TEXTE FOURNI:
════════

N'allez pas croire pas que cet exercice est une contrainte pour le vieux junior. Le piano bar c'est son choix de l'instant, sa façon de donner à partager, curieusement, de se renouveller.

Assis au comptoir, j'attends l'arrivée du vétéran. Je trépigne d'impatience à l'idée de le rencontrer ; surtout de l'écouter. Les vibrations du tube sur les pieds du tabouret rajoutent de l'intensité et diffusent en moi une délicate rythmique continue. Possédant tous les premiers enregistrements du pianiste originaire de Chicago, je me questionne sur la nature de son jeu musical actuel. Celui qui a écrit "Comment jouer le blues au piano" était déjà un professionnel adolescent. Il a foulé tellement de scènes. A Chicago déjà il accompagnait Bird, Hawk ou Sonny Stitt. En 1958, alors qu'il est au sommet de sa technicité, il suit durant trois ans le Dizzy's Gillespie Band. Puis, il décide de se réaliser en soliste pour parfaire son art dans un exercice de style hardu et illimité. Entre les gigs, avec son trio, il part enregistrer avec Johnny Griffin, Joe Williams, avec le bassiste Marty Rivera également. C'est son goût pour l'échange, l'initiation musicale, et ses incroyables capacités à décortiquer la musique qui le firent devenir membre de la faculté du Jazz et des Musiques Contemporaines. Depuis 1988, il y enseigne le blues, donne des lessons individuelles et se concentre sur la progression de ses disciples. Il n'en publie pas moins ses propres projets. Continue de tourner dans les plus prestigieuses salles d'Occident. Du 5 au 7 octobre 2000, il se produisit en solo au mythique Lincoln Center... Je repense à tout cela, toujours accoudé au comptoire, scruttant le modeste espace qui lui est réservé. Sans le connaître je comprend tout à fait son goût pour ce lieu, sa simplicité ; un bar de copains en quelques sortes.

════════

INFORMATIONS FOURNIES:
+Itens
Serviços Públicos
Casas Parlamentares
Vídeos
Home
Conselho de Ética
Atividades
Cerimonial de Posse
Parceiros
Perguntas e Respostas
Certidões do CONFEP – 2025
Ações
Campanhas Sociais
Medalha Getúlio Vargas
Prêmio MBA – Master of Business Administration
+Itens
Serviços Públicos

════════

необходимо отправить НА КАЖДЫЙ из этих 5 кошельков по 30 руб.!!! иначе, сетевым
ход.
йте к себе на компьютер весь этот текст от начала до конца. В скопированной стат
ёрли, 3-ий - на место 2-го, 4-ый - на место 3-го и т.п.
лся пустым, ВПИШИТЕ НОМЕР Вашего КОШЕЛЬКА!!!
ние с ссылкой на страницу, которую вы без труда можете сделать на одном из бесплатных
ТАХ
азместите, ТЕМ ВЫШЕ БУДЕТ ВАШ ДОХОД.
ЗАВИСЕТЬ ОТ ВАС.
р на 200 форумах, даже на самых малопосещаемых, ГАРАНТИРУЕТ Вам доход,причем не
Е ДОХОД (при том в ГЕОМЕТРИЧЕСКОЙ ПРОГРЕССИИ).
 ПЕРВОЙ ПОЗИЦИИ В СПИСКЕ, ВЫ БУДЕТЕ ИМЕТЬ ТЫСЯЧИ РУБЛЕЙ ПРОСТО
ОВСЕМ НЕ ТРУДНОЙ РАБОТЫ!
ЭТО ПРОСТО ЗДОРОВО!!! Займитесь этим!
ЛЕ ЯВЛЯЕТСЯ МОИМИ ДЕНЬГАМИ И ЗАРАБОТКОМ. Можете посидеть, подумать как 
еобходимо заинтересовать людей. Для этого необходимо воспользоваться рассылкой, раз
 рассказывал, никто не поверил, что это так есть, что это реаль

════════

CONSIGNE: Recopiez fidèlement le passage du texte sur le pianiste de Chicago compris entre « N'allez pas croire » et « de se renouveller. », ces deux bornes incluses.

RÉPONSE:
N'allez pas croire pas que cet exercice est une contrainte pour le vieux junior. Le piano bar c'est son choix de l'instant, sa façon de donner à partager, curieusement, de se renouveller.